Your column is full of bad choices and bad advice. [Ed's note: I really liked this column.]

  1. You’re living with your boyfriend outside of marriage is a sin against God and the Bible.
  2. You’re a liar when you say Canadian society has left behind housewives and made breadwinner. This is a Bible Directed and God given pattern for society.
  3. Your assertion that finding cuts to Pride Toronto is not a good thing. On the contrary homosexuality is evil according to my Bible and we’re instructed not even to think about what these people might practice.
  4. Being pro-choice is evil, i mean killing unborn Canadian boys and girls. According to the Bible it is God who gives life. Abortionists will one day have to stand before God and give an account.
  5. Over coming gender role is against God, and the Bible. He made male and female and commanded in the Bible not to mix up these roles.
  6. Commitment and marriage are not ideas, but Commandments in the Holy Scripture.
  7. You disagree with March for Life Protesters: Pro-life versus your pro-death policy—again evil and sin in God’s Bible.
  8. A woman’s right over her body does not include killing her unborn child who is a distinct person separate from the mother not apart [sic] of the mother.

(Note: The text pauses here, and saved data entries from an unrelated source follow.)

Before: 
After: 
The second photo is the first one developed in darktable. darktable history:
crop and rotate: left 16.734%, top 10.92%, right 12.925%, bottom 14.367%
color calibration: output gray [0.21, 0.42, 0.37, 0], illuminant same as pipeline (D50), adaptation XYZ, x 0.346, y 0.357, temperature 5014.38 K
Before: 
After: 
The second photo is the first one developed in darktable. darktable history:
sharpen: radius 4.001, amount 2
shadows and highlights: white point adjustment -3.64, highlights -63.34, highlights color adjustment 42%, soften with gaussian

Your opinions are against God and God’s Word. Your battle is against Truth, the Bible, and the Lord. Jesus came that we may have life, Satan comes to kill, steal, and to destroy. Your need to repent from your sin and turn to Christ for salvation!

Esther Rose Lovett
Grade 6 student

Touche, Esther. In response, here is a list of things I believed in when I, too, was a 12-year-old girl in an evangelical Christian church, but no longer do:

  1. That morality is dictated, not self-determined. The thing about religious folk is that they rely on someone else to give them a moral compass. It’s a difficult task, having to rationalize why you believe in the things you do, isn’t it?
  2. That the Christian church can still function as a moral compass for society. Y’know, not just a group of shrill hand-wringers seeking to involve themselves in people’s lives despite Biblical teachings that tolerance and leading by example is how to teach the gospel, not shaming practices. Does the term moral relativism mean nothing anymore?
  3. The circular logic of Christian morality: Because Christianity happens to espouse some moral concepts (don’t lie, cheat, steal), the church claims ownership of these, and uses it to stoke the argument that because society already uses these concepts, it must therefore continue to be that way. I should call this ‘theocratic creep.’ Oh, and no other religion (Islam, Judaism) or prevailing common sense can haz credit for telling people to be decent human beings. You’re either with us, or are totally anti-moral, abortionist savages.
  4. Same thing as above, but replace “lie, cheat, steal” with “gender division of labour/domestic roles.” Oh, and other religions (Islam, namely) are evil for repressing women! But it’s cool if we do it, right?
  5. That Christians are immune to Canadian legal definitions! Which is to say, by golly, it doesn’t matter if fetuses are not people under Canadian law, Christians are going to keep calling them distinct people! You can’t kill something that, until it’s about 7 or 8 months, can’t survive on its own, OK? Go make your own micro-nation in Alberta, already.

Canice Leung
Grade 6 feminist

P.S. I don’t feel bad mocking a 12-year-old girl because, as is probably not even necessary to point out, it’s her dad who wrote half of this (or maybe she’s one of these Jesus Camp types?).